One attorney familiar with the transaction said Dish's case is based more on speculation of harm than the actual harm parties like Netflix actually saw in Comcast/TWC through interconnection fees. That Dish hasn't leveled the same degree of opposition it did in the Comcast proceeding, such as hiring its own economist in that case, indicates Dish is actually angling for conditions, said the lawyer.

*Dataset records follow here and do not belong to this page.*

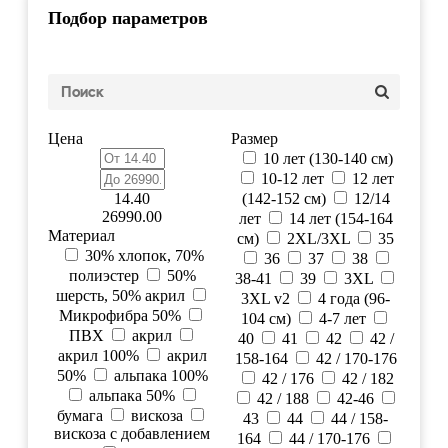
Подбор параметров
Цена
Размер
10 лет (130-140 см)
10-12 лет
12 лет
14.40
(142-152 см)
12/14
26990.00
лет
14 лет (154-164
Материал
см)
2XL/3XL
35
30% хлопок, 70%
36
37
38
полиэстер
50%
38-41
39
3XL
шерсть, 50% акрил
3XL v2
4 года (96-
Микрофибра 50%
104 см)
4-7 лет
ПВХ
акрил
40
41
42
42 /
акрил 100%
акрил
158-164
42 / 170-176
50%
альпака 100%
42 / 176
42 / 182
альпака 50%
42 / 188
42-46
бумага
вискоза
43
44
44 / 158-
вискоза с добавлением
164
44 / 170-176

While Dish customer losses accelerated -- the number of pay-TV subscribers dropped 23,000 in the most-recent quarter vs. a loss of 12,000 a year earlier, Dish said in a news release -- much of the focus of Monday's call was its OTT business. With the declining pay-TV base industrywide, programmers are taking a closer look at options like Sling TV, Ergen said. At the same time, he said, Sling isn't a substitute for such options as linear TV, cable or DBS, as its reliability still lags, he said: "We've closed the gap on that, but there's still a gap. Streaming live television is a lot more difficult than VOD." Sling's user interface also needs improvement as the number of channels has grown, said Ergen. He also is chairman of EchoStar, which Friday reported Q3 results and said it helped Dish start Sling nationally (see 1511080002).

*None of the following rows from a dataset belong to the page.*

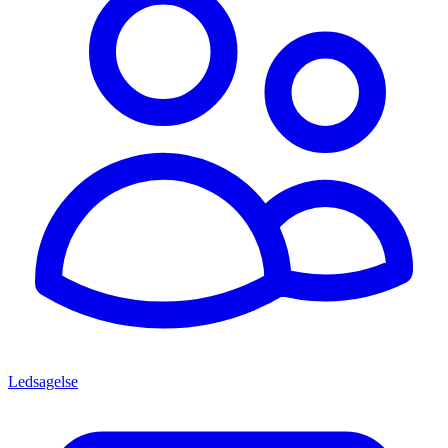
Ledsagelse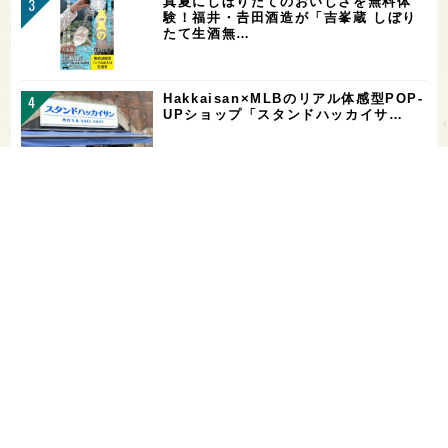
真夏にしぼりたてのおいしさを無料体
験！福井・𠮷田酒造が「吉峯蔵 しぼり
たて生酒無…
Hakkaisan×MLBのリアル体感型POP-
UPショップ「スタンドハッカイサ…
【二日酔い対策】コンビニで買えるサプ
リ＆ドリンクまとめ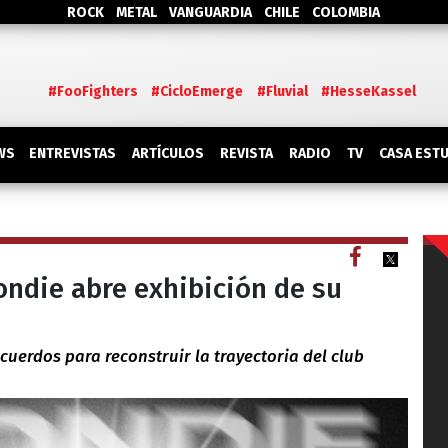
ROCK
METAL
VANGUARDIA
CHILE
COLOMBIA
#FooFighters
#CicloEmerge
#Fluvial
#HesseKassel
WS
ENTREVISTAS
ARTÍCULOS
REVISTA
RADIO
TV
CASA EST
londie abre exhibición de su
ecuerdos para reconstruir la trayectoria del club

During the quarter, Dish revenue totaled $3.73 billion, up $50 million from the same quarter in 2014. It finished the quarter with 13.91 million pay-TV subscribers, compared with 14.04 million at the end of Q3 2014. Broadband subscribers were 608,000 for the quarter, compared with 553,000 a year earlier.
When asked about Dish's possible participation in the incentive auction, Ergen said the company hasn't decided whether to participate because it hasn't figured out spectrum impairment issues and how that effects the usefulness of the spectrum up for auction. The company also is still figuring out its longer-term spectrum strategy, including whether Dish partners with another company in using the spectrum or sells or leases it, he said.

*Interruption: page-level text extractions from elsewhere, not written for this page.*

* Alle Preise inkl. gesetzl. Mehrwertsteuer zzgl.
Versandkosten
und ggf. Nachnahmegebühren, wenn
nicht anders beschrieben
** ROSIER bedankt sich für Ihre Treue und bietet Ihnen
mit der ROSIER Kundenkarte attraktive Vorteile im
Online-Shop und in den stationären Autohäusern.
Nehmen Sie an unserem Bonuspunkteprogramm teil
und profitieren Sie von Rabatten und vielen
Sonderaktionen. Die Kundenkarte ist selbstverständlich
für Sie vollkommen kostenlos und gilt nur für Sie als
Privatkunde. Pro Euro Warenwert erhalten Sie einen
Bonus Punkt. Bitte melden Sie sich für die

Ergen "really ... talk[ed] down the incentive auction," pointing out interference issues and auction complexities, indicating if he doesn't take part Dish would be able to pursue any number of strategic options without having to work around the quiet period deadline beginning Jan. 28 and "that he may think the 600 MHz being auctioned off is of less value than his AWS3 and AWS4," Wells Fargo analyst Marci Ryvicker wrote investors Monday. Dish is unlikely to take part in the 600 MHz auction, "which would seem to eliminate communications issues with potential parties to lease Dish spectrum," wrote Pivotal Research Group Senior Analyst Jeffrey Wlodarczak. "An outright sale of the spectrum continues to be a long shot as it is simply too big of a bite for existing wireless players."